As paolo said : You can confirm with "show policy-map interface".
Hope this helps
L.Thot
06-11-2007 10:21 AM
I had the same idea as you guys before I saw the following from Cisco. It apparently even without congestion the priority queue is still necessary and used to fix the queuing and buffer latency. In other word, the data still will cause delay if in a non congested port and as we thought if priority not used.
Queuing/Buffering Delay
After the compressed voice payload is built, a header is added and the frame is queued for transmission
on the network connection. Voice needs to have absolute priority in the router/gateway. Therefore, a
voice frame must only wait for either a data frame that already plays out, or for other voice frames ahead
of it. Essentially the voice frame waits for the serialization delay of any preceding frames in the output
queue. Queuing delay (?n) is a variable delay and is dependent on the trunk speed and the state of the
queue. There are random elements associated with the queuing delay.
For example, assume that you are on a 64 Kbps line, and that you are queued behind one data frame (48
bytes) and one voice frame (42 bytes). Because there is a random nature as to how much of the 48 byte
frame has played out, you can safely assume, on average, that half the data frame has been played out.
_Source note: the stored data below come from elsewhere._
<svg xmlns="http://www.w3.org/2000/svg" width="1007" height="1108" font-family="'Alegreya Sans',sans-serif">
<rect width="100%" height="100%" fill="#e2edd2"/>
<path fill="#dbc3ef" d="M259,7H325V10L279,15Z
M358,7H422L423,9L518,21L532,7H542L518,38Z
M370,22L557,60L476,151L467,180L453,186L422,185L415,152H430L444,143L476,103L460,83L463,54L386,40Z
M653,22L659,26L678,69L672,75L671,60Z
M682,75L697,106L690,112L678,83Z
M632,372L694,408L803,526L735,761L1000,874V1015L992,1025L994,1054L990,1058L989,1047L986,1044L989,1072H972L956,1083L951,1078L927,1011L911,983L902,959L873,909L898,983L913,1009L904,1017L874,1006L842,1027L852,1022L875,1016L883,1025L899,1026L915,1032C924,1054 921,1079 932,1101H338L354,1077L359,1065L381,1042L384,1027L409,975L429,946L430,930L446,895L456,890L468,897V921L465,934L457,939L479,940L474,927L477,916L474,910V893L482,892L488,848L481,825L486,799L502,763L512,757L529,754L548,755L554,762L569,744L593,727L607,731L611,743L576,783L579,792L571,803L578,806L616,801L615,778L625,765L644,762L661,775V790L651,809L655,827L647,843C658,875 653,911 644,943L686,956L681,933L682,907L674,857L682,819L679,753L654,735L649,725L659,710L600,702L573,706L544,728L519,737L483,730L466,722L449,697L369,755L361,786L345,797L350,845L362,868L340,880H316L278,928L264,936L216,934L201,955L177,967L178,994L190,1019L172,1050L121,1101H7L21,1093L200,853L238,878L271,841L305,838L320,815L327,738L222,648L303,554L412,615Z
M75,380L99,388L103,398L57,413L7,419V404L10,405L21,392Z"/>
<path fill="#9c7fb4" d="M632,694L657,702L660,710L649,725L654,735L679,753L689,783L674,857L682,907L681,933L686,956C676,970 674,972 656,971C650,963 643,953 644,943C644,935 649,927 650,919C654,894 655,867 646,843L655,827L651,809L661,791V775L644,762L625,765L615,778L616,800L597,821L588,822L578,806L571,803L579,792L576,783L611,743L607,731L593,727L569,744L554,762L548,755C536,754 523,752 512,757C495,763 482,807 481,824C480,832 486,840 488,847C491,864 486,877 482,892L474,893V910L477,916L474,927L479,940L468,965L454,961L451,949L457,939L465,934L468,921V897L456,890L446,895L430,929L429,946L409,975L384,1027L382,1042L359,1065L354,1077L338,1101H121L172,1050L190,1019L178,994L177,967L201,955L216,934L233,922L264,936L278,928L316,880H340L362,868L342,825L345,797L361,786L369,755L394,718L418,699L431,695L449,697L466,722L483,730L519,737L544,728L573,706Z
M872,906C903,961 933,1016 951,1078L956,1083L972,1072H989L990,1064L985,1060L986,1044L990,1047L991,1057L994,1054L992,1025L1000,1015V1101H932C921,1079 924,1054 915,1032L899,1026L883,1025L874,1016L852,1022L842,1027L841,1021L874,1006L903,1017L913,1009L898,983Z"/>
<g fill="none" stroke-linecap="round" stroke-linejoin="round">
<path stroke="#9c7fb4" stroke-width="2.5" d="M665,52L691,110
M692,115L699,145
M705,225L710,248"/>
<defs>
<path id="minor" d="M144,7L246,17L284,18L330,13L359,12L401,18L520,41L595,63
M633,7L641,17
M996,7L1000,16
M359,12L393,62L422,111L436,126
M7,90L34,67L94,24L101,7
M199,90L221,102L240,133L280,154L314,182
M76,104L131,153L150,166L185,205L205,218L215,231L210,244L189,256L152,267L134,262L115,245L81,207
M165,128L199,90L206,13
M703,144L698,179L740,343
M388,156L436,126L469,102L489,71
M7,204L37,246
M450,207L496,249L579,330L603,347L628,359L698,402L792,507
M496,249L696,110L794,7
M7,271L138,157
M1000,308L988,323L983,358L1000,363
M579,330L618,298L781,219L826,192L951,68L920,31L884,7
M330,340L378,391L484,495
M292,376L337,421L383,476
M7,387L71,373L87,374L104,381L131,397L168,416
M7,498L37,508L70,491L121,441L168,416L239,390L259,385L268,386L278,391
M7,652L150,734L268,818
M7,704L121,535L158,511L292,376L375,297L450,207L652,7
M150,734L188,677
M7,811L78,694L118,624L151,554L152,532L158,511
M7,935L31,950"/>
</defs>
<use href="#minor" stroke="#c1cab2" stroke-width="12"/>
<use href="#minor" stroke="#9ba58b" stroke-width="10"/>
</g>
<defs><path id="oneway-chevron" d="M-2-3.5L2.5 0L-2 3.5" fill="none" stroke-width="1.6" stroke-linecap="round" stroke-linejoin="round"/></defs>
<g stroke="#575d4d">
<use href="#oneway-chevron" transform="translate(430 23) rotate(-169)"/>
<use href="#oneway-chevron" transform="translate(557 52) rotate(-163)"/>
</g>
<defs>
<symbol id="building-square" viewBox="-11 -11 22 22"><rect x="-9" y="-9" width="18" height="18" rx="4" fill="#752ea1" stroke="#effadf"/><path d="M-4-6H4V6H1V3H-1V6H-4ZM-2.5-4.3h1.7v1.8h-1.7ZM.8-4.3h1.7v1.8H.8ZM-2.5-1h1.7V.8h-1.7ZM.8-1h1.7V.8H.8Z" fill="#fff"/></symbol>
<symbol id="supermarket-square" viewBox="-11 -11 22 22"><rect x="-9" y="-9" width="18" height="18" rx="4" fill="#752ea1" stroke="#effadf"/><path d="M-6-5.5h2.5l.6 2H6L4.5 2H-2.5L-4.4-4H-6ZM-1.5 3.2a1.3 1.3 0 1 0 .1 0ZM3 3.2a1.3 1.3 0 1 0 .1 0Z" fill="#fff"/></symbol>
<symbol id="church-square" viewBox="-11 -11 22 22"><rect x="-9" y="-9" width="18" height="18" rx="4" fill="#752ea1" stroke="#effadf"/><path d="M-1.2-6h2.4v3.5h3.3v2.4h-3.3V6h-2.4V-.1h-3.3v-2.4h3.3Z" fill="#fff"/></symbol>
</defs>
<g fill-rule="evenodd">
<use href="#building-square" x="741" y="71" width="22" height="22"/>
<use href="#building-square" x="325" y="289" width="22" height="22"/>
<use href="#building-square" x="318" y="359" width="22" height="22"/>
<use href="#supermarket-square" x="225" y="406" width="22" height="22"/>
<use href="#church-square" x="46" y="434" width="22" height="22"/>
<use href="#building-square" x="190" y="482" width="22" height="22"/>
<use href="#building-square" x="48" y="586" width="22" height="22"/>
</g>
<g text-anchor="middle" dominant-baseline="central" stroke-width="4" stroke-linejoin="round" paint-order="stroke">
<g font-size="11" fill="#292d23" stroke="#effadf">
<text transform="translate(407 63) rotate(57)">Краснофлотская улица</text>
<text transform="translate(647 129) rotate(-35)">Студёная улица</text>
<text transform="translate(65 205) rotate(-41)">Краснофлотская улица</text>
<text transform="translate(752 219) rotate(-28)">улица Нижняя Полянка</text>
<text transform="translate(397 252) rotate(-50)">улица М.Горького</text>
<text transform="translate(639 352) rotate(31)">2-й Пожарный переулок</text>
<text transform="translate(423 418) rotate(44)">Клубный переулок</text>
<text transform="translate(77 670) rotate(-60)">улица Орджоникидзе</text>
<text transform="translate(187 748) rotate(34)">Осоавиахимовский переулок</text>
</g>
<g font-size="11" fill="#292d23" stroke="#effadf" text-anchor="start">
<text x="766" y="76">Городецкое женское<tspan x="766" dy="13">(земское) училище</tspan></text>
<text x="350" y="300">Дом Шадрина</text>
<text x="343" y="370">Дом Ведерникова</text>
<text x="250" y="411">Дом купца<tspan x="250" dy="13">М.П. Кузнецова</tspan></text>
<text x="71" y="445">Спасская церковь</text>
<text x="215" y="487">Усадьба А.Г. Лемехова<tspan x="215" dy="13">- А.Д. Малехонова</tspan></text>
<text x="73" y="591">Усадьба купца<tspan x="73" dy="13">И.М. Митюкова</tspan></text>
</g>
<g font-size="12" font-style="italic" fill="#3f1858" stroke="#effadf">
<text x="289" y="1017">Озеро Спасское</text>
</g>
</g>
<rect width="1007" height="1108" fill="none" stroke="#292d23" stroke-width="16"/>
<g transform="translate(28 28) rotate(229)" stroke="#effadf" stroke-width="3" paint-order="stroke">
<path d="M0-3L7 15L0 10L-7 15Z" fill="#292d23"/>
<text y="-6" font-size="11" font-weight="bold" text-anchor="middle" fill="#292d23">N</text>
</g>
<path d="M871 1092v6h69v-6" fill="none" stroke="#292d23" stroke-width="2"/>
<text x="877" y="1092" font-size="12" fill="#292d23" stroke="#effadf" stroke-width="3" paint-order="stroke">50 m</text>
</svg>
Based on the data from the serialization table, your data frame component is 6 ms * 0.5 = 3 ms. When
you add the time for another voice frame ahead in the queue (5.25 ms), it gives a total time of 8.25 ms
queuing delay.
06-11-2007 10:39 AM
Hello,
Actually the example you quoted, is about a congested interface, because when the voice packet arrives, another packet is being sent out. Being the interface in the example a mere 64 kpbs, this happens quite often.
But, on high speed like fast ethernet that can transmit 144,000 packets per second, there is no much probability that congestion (more than few packets in queue, or packet drops) will ever happen.
So there is a big difference waiting for packets to be transmitted over a slow or a fast link.
06-11-2007 01:20 PM
I agree with you that slow link for sure has more chance to be congested. But even fast link you stil have to wait the data packets to be sent out if no priority used. Say you have 10M link, there is FTP packet train each with 1500 byte are sending. Then voice has to be waited until it is finished. If the tfp size is 1M byte, then you could wait about 1s before send the voice. And it's not congested yet since 1Mbyte technically only uses 9Mbits link.
06-11-2007 02:00 PM
Hmm no, is not like that, let's take you example.
FTP being TCP does not really sends packet trains but is limited to the TCP window size. After a little bit of time (and few packet drops perhaps) it will adapt nicely and will start sending at a steady rate, let's sat 9 mpbs per second. There is still 1 mbps left, now without QoS it will be strictly FIFO. One voice call being some 110 kpbs will still work, and believe me, no packet will ever wait 1 sec, because the default of 40 packets output queue size on a 10 mbps interface, means less than 50 msec for packet size 1500 !
Rememeber that one single TCP flow is never enough to completely fill a link.
Now, it that circuit was shared by many many users, or with aggressive UDP senders, yes you could have issues.
You can try that in your lab if you want.
06-12-2007 11:13 AM
My point is priority queuing is still should be used even in a non congested link if priority is configured. Take the same example above(or maybe say UDP for argument per say), voice will wait more time at least 50ms in your calculation. But if priority is being used then voice doesn't have to wait so long. It could just wait for one packet.
06-12-2007 12:01 PM
Hi,
We may agree to disagree.
I have no interest in making you not to configure QoS on LAN interfaces, it's just that is useless.
I don't say this to make weight my opinion, but I've formed it in 15 years of networking, and I was with cisco already when voice and qos was introduced, and I was lucky enough to have it proved many times on both real networks, and sophisticated laboratories.